Start of EXERCISE MATERIAL

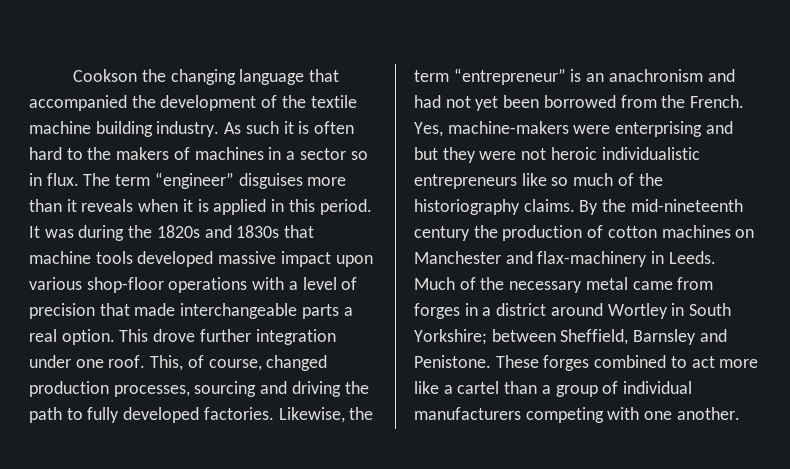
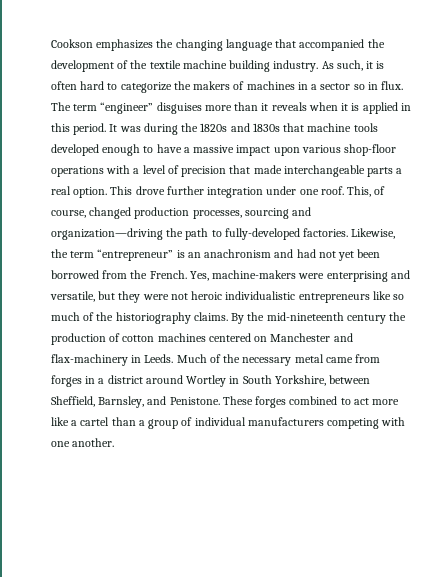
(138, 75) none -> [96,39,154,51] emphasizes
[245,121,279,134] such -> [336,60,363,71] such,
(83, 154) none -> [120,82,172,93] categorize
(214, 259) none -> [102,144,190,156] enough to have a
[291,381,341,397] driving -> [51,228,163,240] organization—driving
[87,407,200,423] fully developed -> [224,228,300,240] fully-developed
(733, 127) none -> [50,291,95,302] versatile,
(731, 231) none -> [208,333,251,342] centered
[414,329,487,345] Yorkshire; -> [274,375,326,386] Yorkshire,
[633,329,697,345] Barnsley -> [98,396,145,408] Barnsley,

End of EXERCISE MATERIAL

EXERCISE BRIEF:
Go to the line containing "[414,329,487,345] Yorkshire; ->" in the listing. Print it and every line through the last one, exactly and with nothing more.

WRITTEN RESPONSE:
[414,329,487,345] Yorkshire; -> [274,375,326,386] Yorkshire,
[633,329,697,345] Barnsley -> [98,396,145,408] Barnsley,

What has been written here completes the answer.